Today we learn that Manny Diaz, Florida Senate Chair of the Education Committee, Vice-chair of the subcommittee for Education Appropriations, and if that isn’t enough, also on Committee for Ethics and Elections as well as the Joint Select Committee on Collective Bargaining, has filed a bill proposing a constitutional amendment that would exempt persons 65 years and older from paying school taxes.
Senator Diaz
Official pic from the website.
Manny doesn’t hold his special positions because he is an outlier with bold ideas. He holds his committee assignments because he has been a consistent ally in the attempt to privatize Florida education. He was a chief supporter of Richard Corcoran’s signature efforts, HB 7069 and HB 7055.
Those laws allowed charter schools to grab construction funds from local public school levies, out-of-state charter chains to start ‘Schools of Hope’ in an effort to close public schools in poor neighborhoods, and parents to claim a new voucher if only they allege (not prove) that their child is being bullied.
A look through Manny’s Form 6 financial disclosures (required by Florida law and legislative rules) reveals that he lists Doral College as a primary source of income.
Doral College operates charter schools, among them Somerset Academy Silver Palms, one of the lucky ‘Schools of Hope’ identified by the Florida Department of Education as qualified to expand under the law that Richard Corcoran, now Commissioner of Education, rammed through the legislature in the dying hours of the 2017 legislative session.
Now that we have reminded ourselves of the self-serving politician we are discussing, let’s move on to his latest proposal.
Manny proposes a constitutional amendment that would grant an exemption from paying school tax levies to every Florida resident 65 and older as long as they have continuously resided on their homestead property for 25 years or longer.
An outcry has already begun with the theme that it is another attempt to defund public schools. While the amendment would reduce school district revenues, GOT has to wonder how extensive that would be. Few people spend 25 years living on the same property.
Perhaps Manny is crafting something to benefit a few, select people he has in mind. It wouldn’t be the first time a state legislator wrote a bill to benefit a few particular persons but had to write it in a way that it could survive judicial scrutiny.
Or perhaps Manny is more subversive than we are giving him credit for. If approved, the Florida state constitution would grant tax relief to persons 65 and older. What is the philosophical underpinning, the rationale, for saying senior citizens don’t need to pay taxes for schools?

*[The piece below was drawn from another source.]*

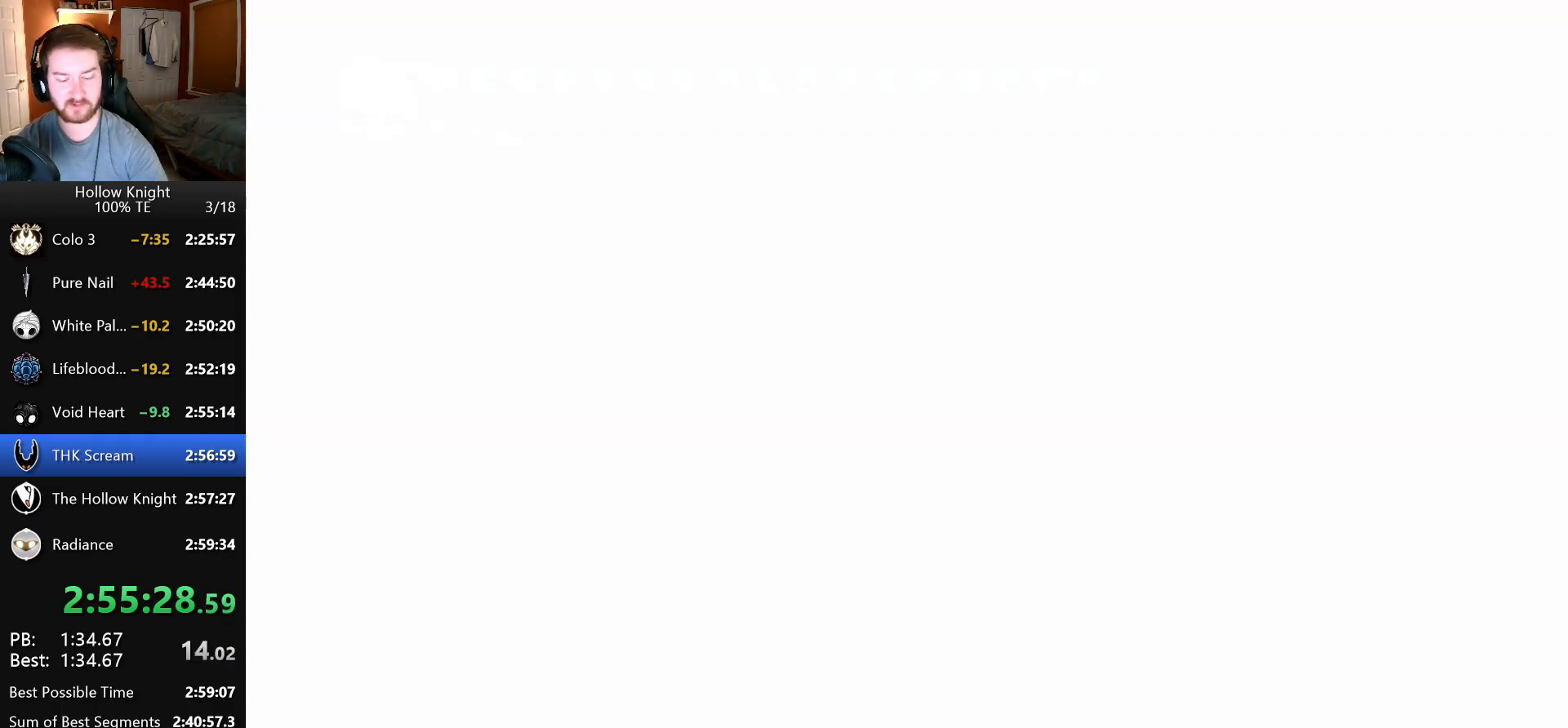
{"keys": ["attack", "jump", "left"], "events": [[100, "jump", "down"], [133, "attack", "down"], [133, "left", "down"], [183, "jump", "up"], [233, "attack", "up"], [283, "left", "up"], [300, "attack", "down"], [300, "jump", "down"], [366, "jump", "up"], [383, "attack", "up"], [400, "left", "down"], [466, "attack", "down"], [466, "jump", "down"]]}
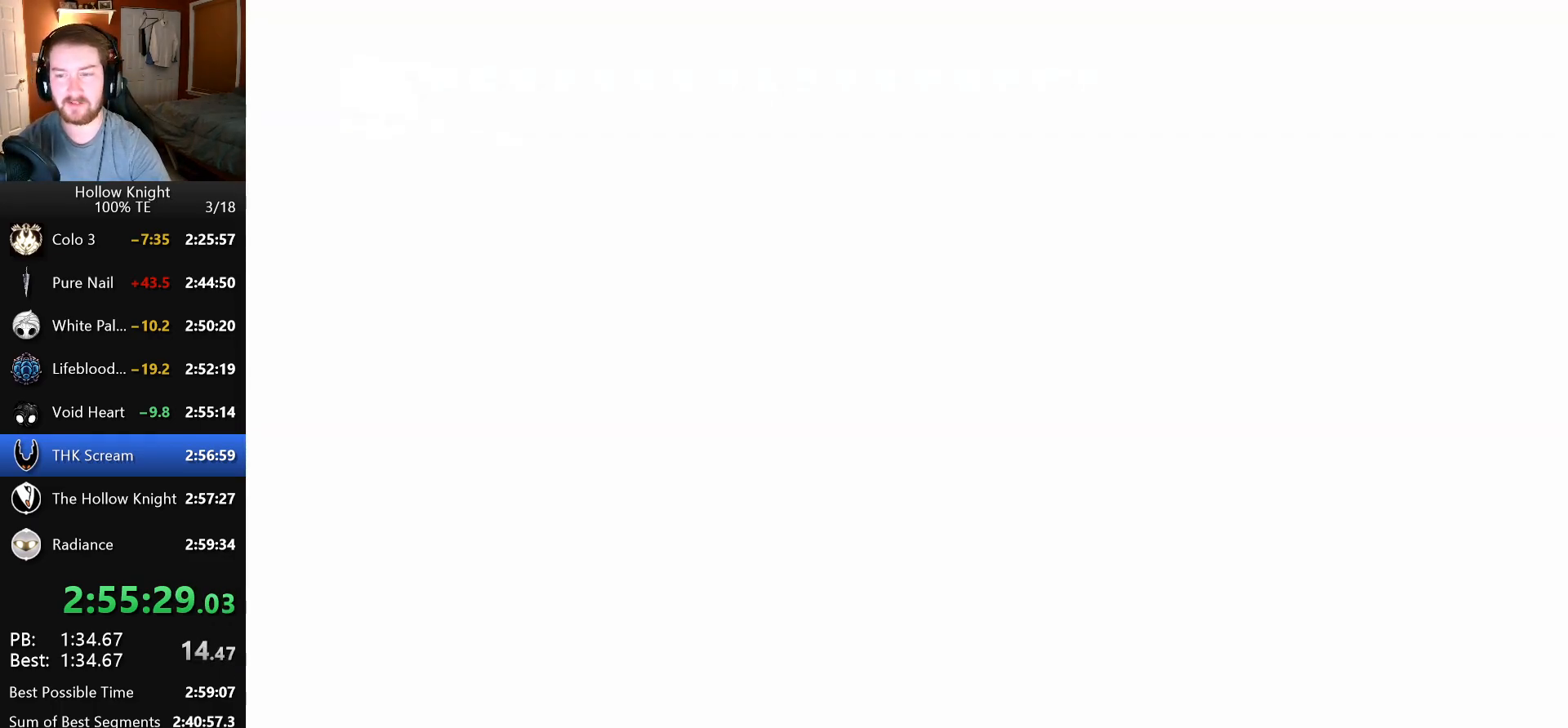
{"keys": ["attack", "jump"], "events": [[16, "left", "up"], [50, "attack", "up"], [50, "jump", "up"], [100, "left", "down"], [133, "attack", "down"], [133, "jump", "down"], [200, "attack", "up"], [216, "jump", "up"], [216, "left", "up"], [283, "jump", "down"], [300, "attack", "down"], [316, "left", "down"], [366, "jump", "up"], [383, "attack", "up"], [433, "left", "up"], [450, "attack", "down"], [450, "jump", "down"]]}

Charlie. Manny appeals to the Charlies in the state. By doing so, he believes his amendment will pass, an amendment that will say that people who do not have children in schools do not need to pay for those schools.
Every citizen, whether they have school-age children or not, benefits from having a system of high quality public schools. Even GOT, who has no children of his own, happily pays his school taxes because he realizes that he benefits from the education of all children.
Manny’s amendment undermines that belief that is enshrined in the Florida constitution. The “paramount duty of the state” to see to the education of its children would be contradicted by his amendment that is based upon a philosophy that people who do not have children in school receive no benefit from educating the state’s children and therefore should be excused from supporting education.
And that, combined with the tilt of the Florida Supreme Court to the right, would be enough for a constitutional challenge to the system of public schools, at least, enough to redefine that paramount duty that lies upon all citizens as the state derives its power, existence, and legitimacy from us.